Tiyatroya Pala İle Saldırmak

Pinterest LinkedIn Tumblr +

Metin Boran

Sıfatları arasında yazar, öğretim üyesi, danışman, prof. da bulunan, askerlikten resen emekli İskender Pala, İstanbul Şehir Tiyatroları’nda gösterimde olan bir oyunla ilgili olarak Zaman gazetesinde (14 Şubat 2012) bir yazı yazmış.

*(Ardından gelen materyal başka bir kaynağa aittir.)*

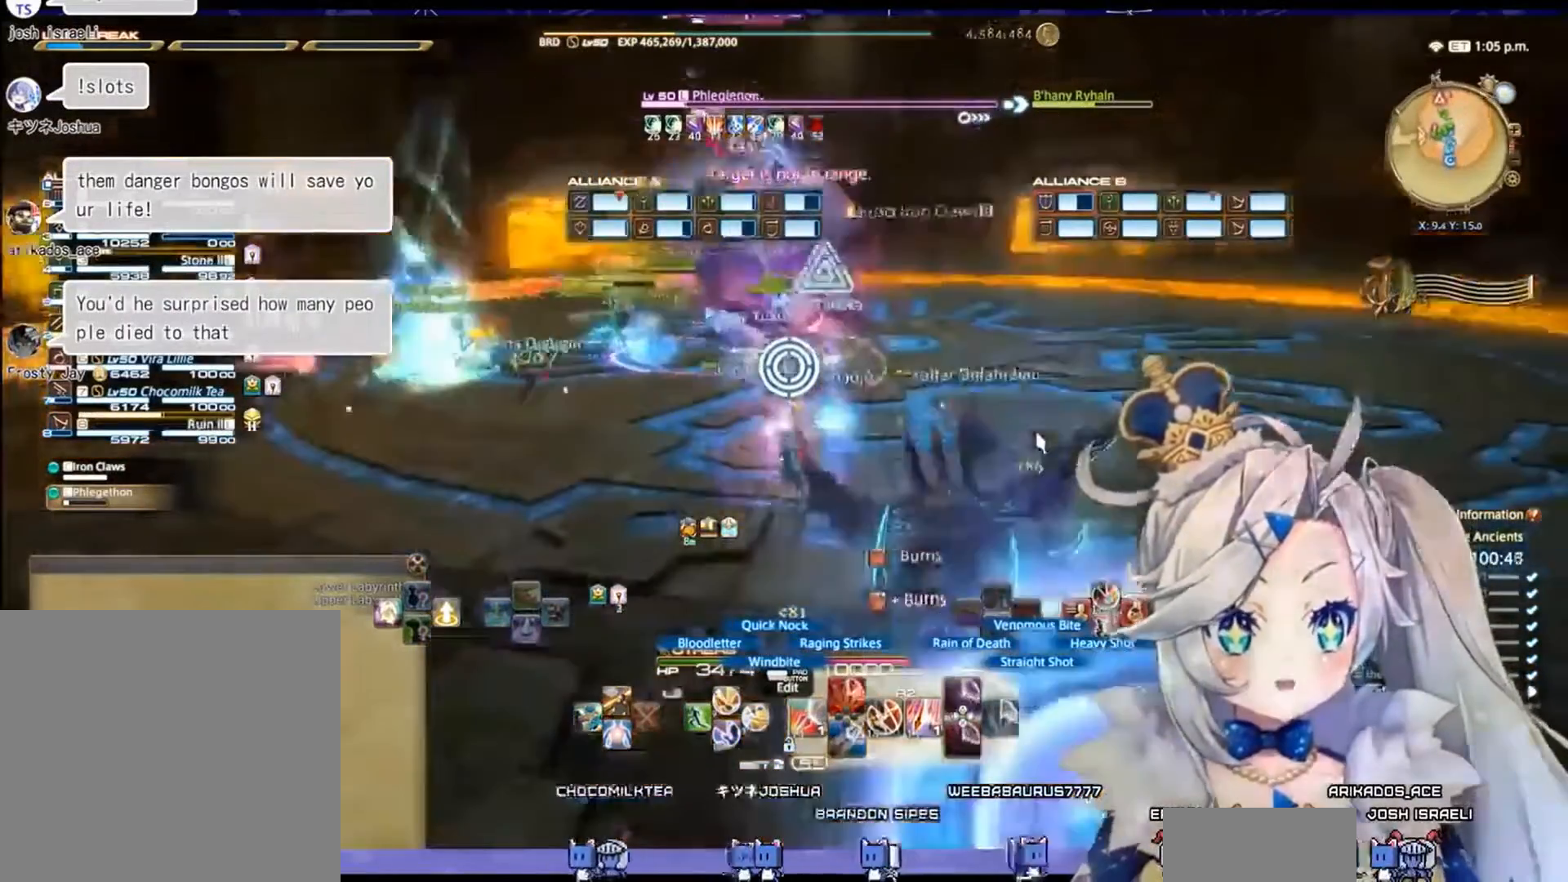
{"buttons": ["R2"], "left_stick": "up", "right_stick": "center", "events": [[33, "right_stick", "center"], [333, "left_stick", "up"]]}
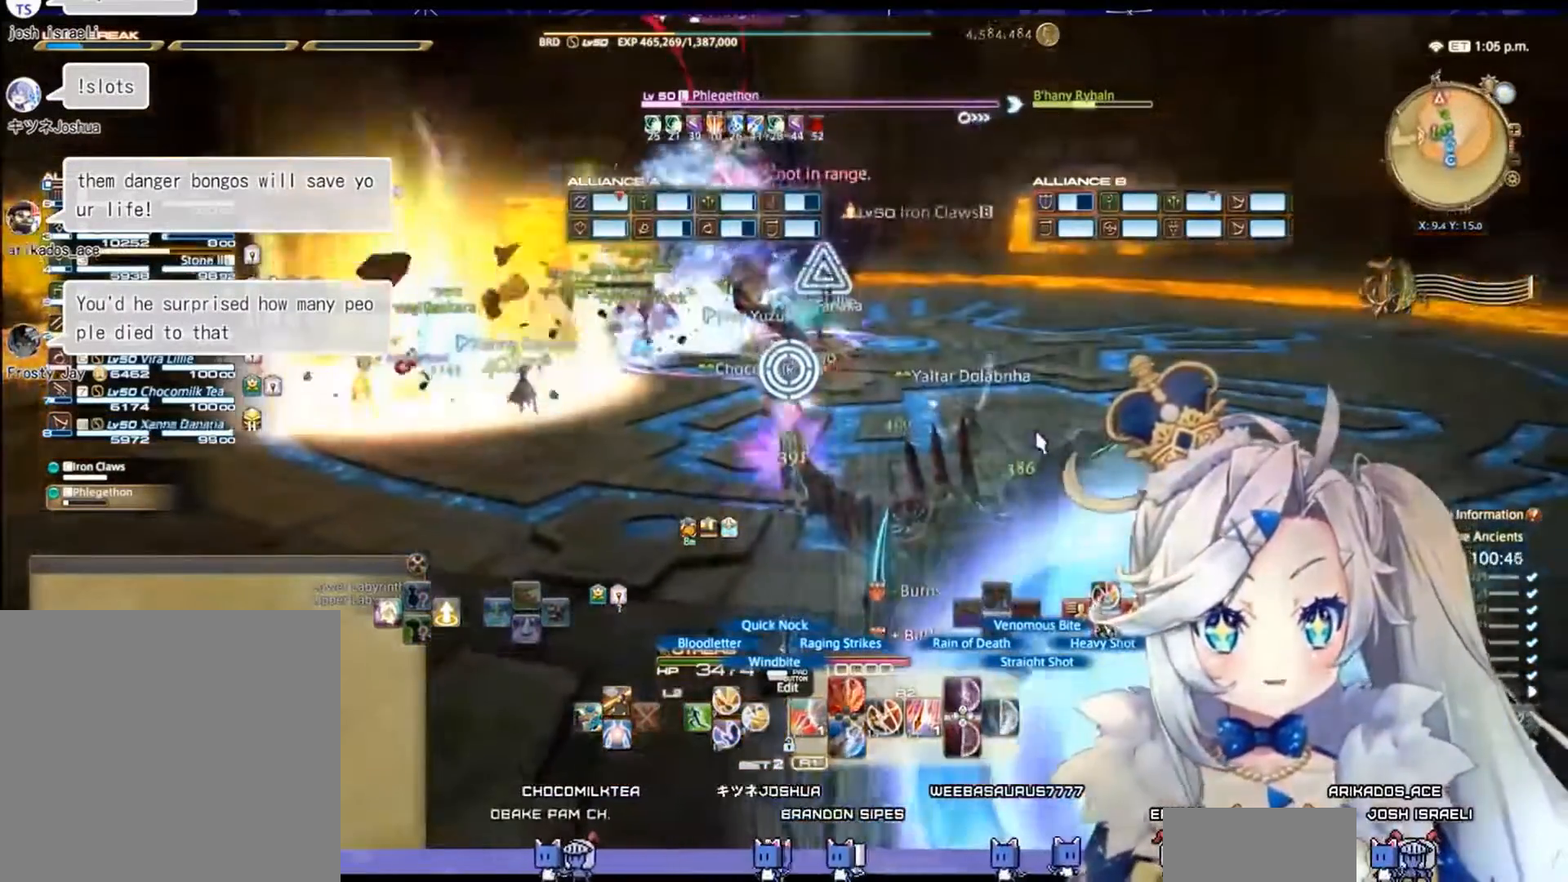
{"buttons": ["R2"], "left_stick": "center", "right_stick": "right", "events": [[133, "right_stick", "down-left"], [167, "left_stick", "center"], [333, "right_stick", "center"], [400, "right_stick", "right"]]}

Sayın Pala, “Kenan Işık iyi bir dosttur” diye başladığı yazısında Şili’li oyun yazarı ve Marco Antonio De La Parra’nın Günlük Müstehcen Sırlar adlı oyununun Şehir Tiyatrolarındaki gösterimini bayağı ve sululuk içeren, müstehcen bir gösteri olarak kamuoyuna şikayet ediyor. Ve yazısının sonunu da “Kenan Işık dostumuz kimlerden yana acaba?” diye bitiriyor.

Söz konusu oyun sezon başından beri yoğun bir ilgi ile izleniyor ve halktan herhangi bir şikayet de almış değil ama nedense oyun sayın Pala’yı rahatsız etmiş. Bayağılık, sululuk, müstehcenlik! içeriyormuş oyun!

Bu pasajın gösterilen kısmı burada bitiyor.